Segment Open
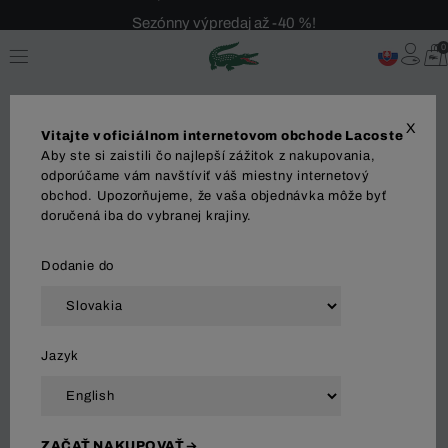
Sezónny výpredaj až -40 %!
Bezplatné vrátenie!
0
X
Vitajte v oficiálnom internetovom obchode Lacoste
Aby ste si zaistili čo najlepší zážitok z nakupovania,
odporúčame vám navštíviť váš miestny internetový
obchod. Upozorňujeme, že vaša objednávka môže byť
MUŽI
OBLEČENIE
OBUV
DOPLNKY
KOŽ
doručená iba do vybranej krajiny.
Dodanie do
Zoradiť a filtrovať
Jazyk
124 Výsledok
ZAČAŤ NAKUPOVAŤ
Segment Closed
Retype the records above exactly, pictures omitted.

Sezónny výpredaj až -40 %!
Bezplatné vrátenie!
0
X
Vitajte v oficiálnom internetovom obchode Lacoste
Aby ste si zaistili čo najlepší zážitok z nakupovania,
odporúčame vám navštíviť váš miestny internetový
obchod. Upozorňujeme, že vaša objednávka môže byť
MUŽI
OBLEČENIE
OBUV
DOPLNKY
KOŽ
doručená iba do vybranej krajiny.
Dodanie do
Zoradiť a filtrovať
Jazyk
124 Výsledok
ZAČAŤ NAKUPOVAŤ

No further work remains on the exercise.